The transfer allowed six families, including the Rais, to become first-time homeowners through the Habitat for Humanity program, which provides safe and affordable housing.
Families invest 500 hours of labour (called sweat equity) into the building of the home in lieu of a down payment and are financed with affordable, no-interest mortgages.
It’s an opportunity that, three years ago, wouldn’t have entered the imagination of mom-of-three Sharon Rai, who, along with other family members, cares for teenage son Caleb, who has muscular dystrophy.
The fact that the family is currently living in a three-bedroom basement suite and have left 11, mostly bad, landlords behind them in 17 years of living in B.C. makes their next move even sweeter.
“We are all very excited. It’s our home. No landlord and we can stay here for as long as we want with no one being rude to us all the time,” said Sharon, a clerical supervisor with the BC Cancer Agency, while attending Habitat’s construction launch this week.
“Caleb is very shy, but I can see that he is very excited also. This is a hand-up for us, not a hand-out. Nobody has given us this opportunity. I was willing to pay, but we can’t get a mortgage.
“All we need to do is put in 500 hours of voluntary work on the building of the house. My husband wants to do this, he’s ready to start straight away.
“This is a dream come true. I’m pretty emotional right now about it all.”
A couple of years ago, Caleb, said his mom, was in hospital with pneumonia. “We almost lost him and, after that, we started to get more help. He’s doing OK, but there is no cure,” Sharon explained, describing how Caleb has a hospital-type bed in his room; which he shares with big brother James.
That help, said Sharon, was kicked off after an emotional visit to the office of Richmond MLA Linda Reid.
“Caleb had come out of hospital and we had to move again. I was crying in Linda’s office and asking for help; I didn’t know what else to do,” she said.

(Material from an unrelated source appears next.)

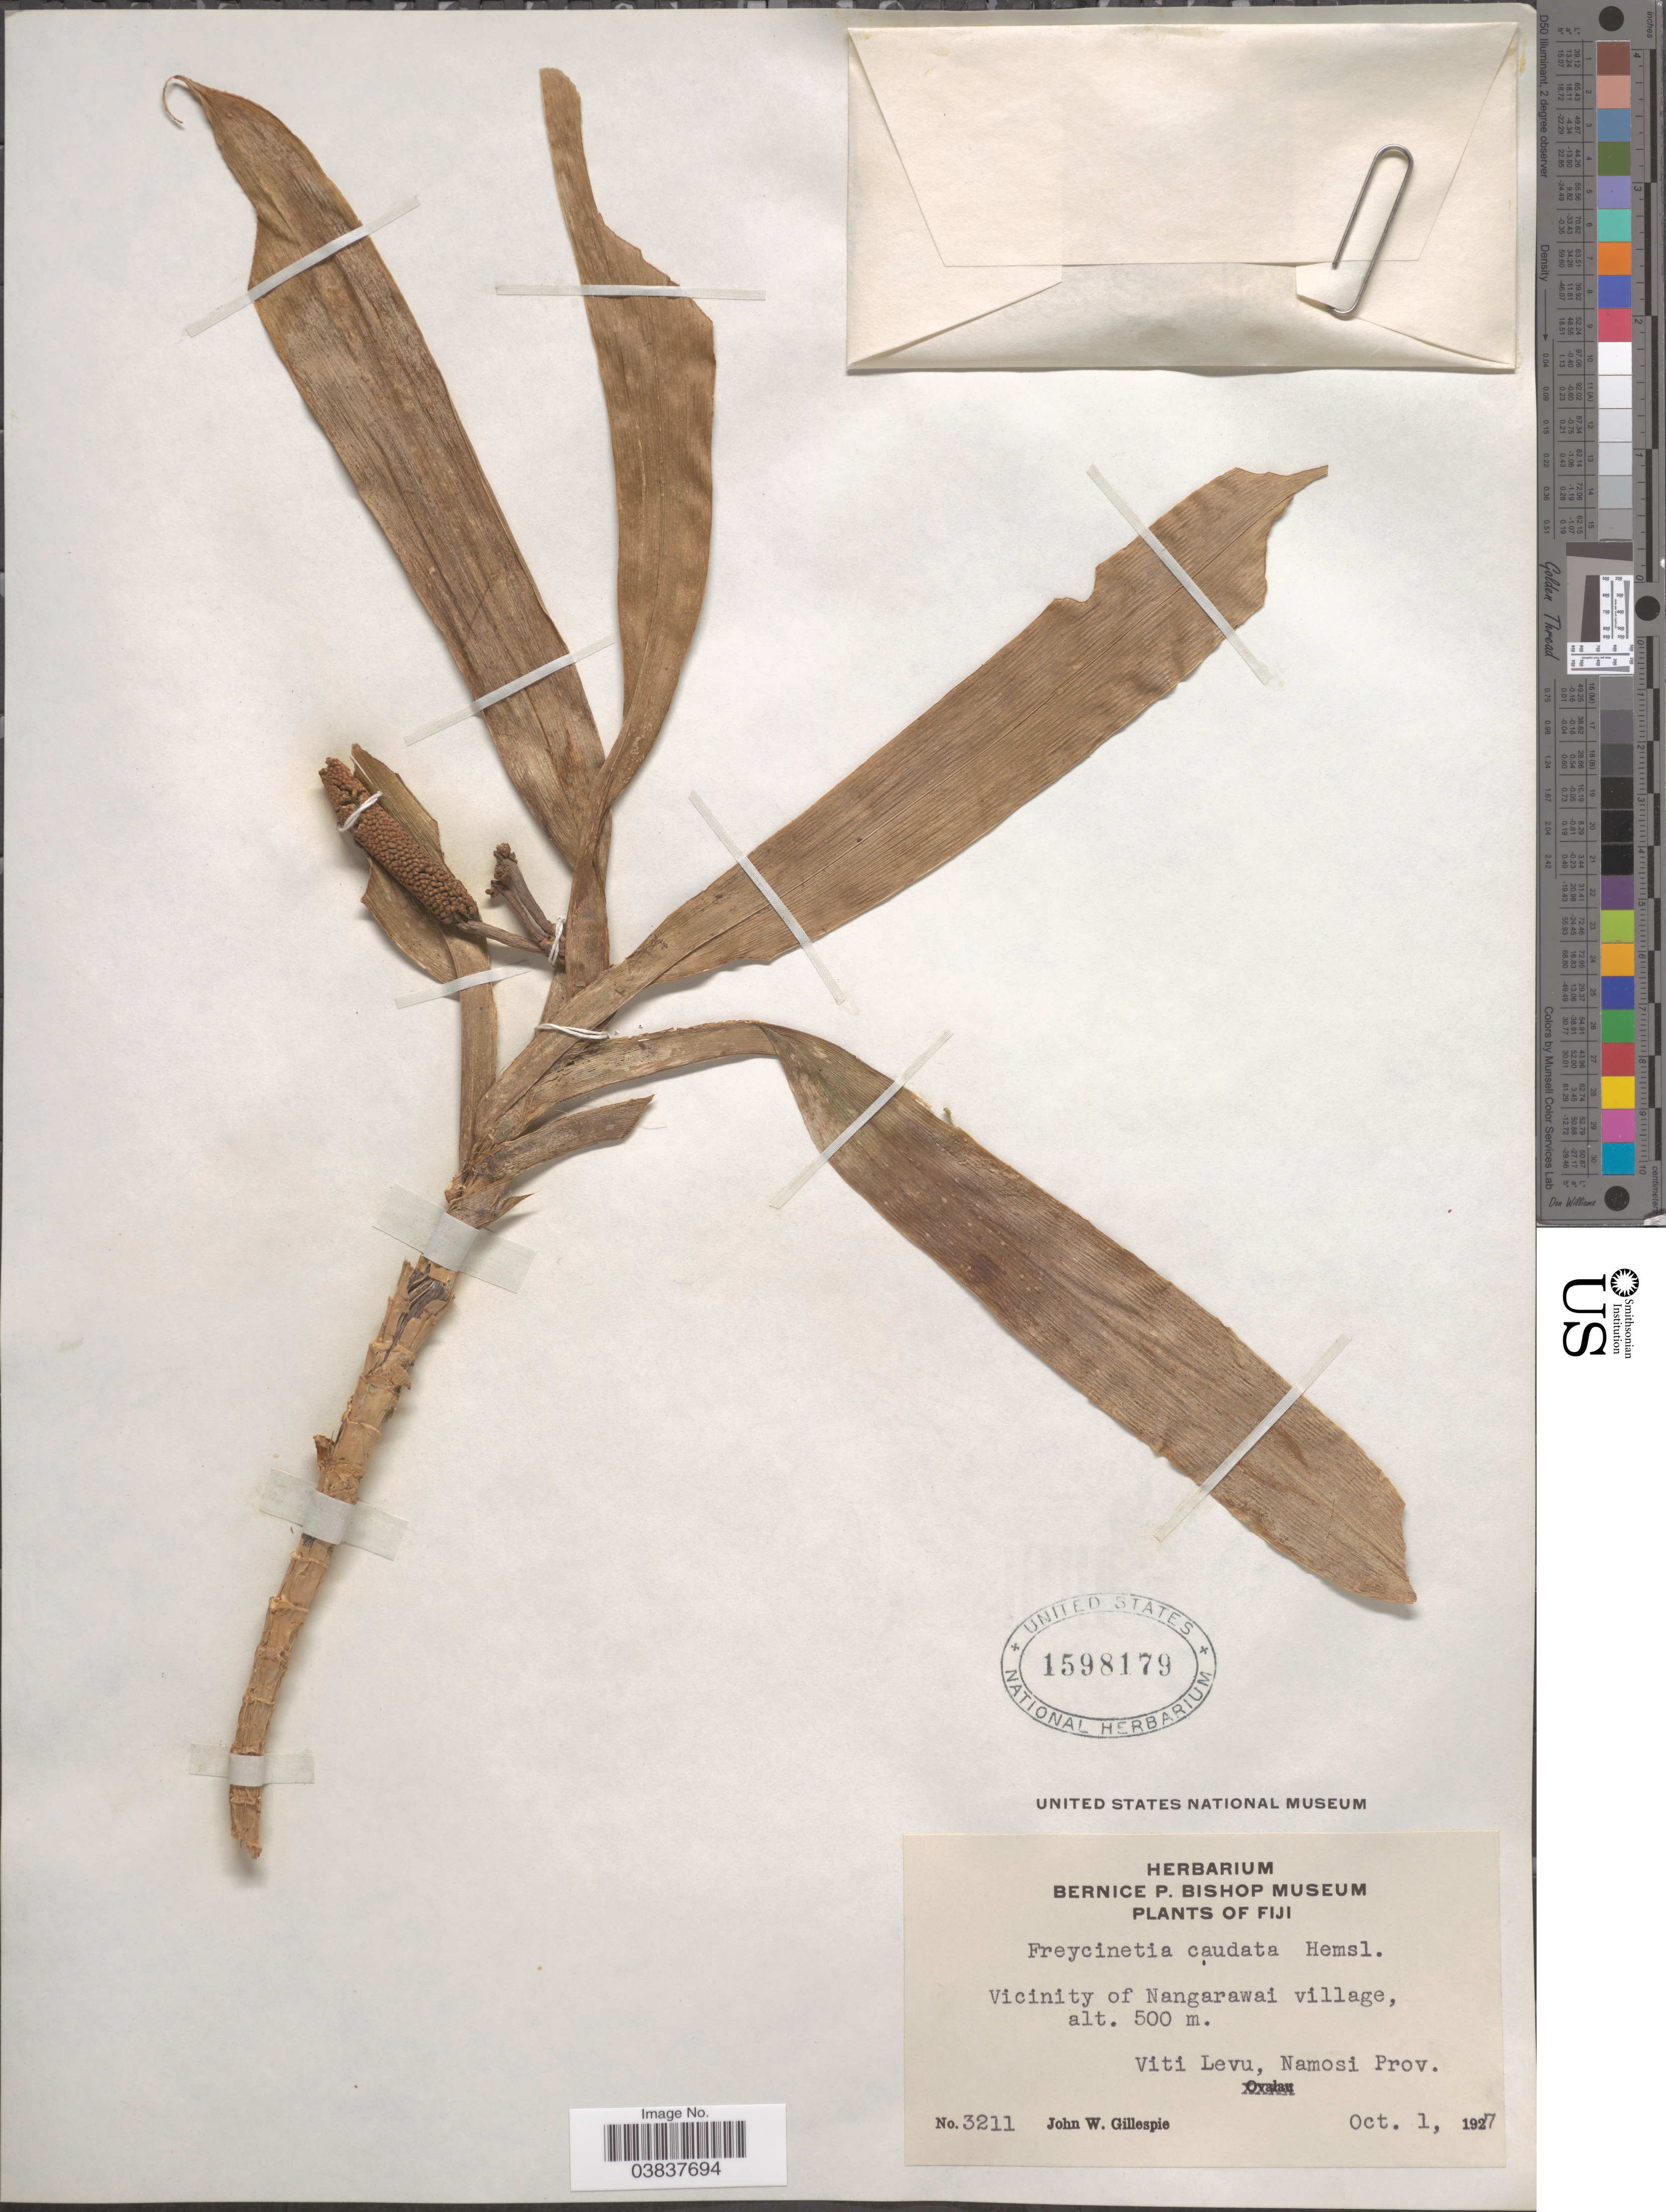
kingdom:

“She directed me to apply to Habitat for Humanity in 2014 and we’ve been waiting for this moment ever since.”
Caleb, who attends Cambie secondary with Ruth, was diagnosed at four-years-old and has been in a wheelchair since he was eight. His condition, said his mom, has got progressively worse since, and a nurse comes in weekdays and overnight to help the family.
The vast majority of the rented accommodations the Rais have stayed in over the years have been bereft of proper wheelchair access, so moving into a custom-built house will be “incredible” said Sharon.
As well as Reid, Dennis Coutts, CEO of Habitat for Humanity Greater Vancouver, attended this week’s launch, along with Mayor Malcolm Brodie and members of city council.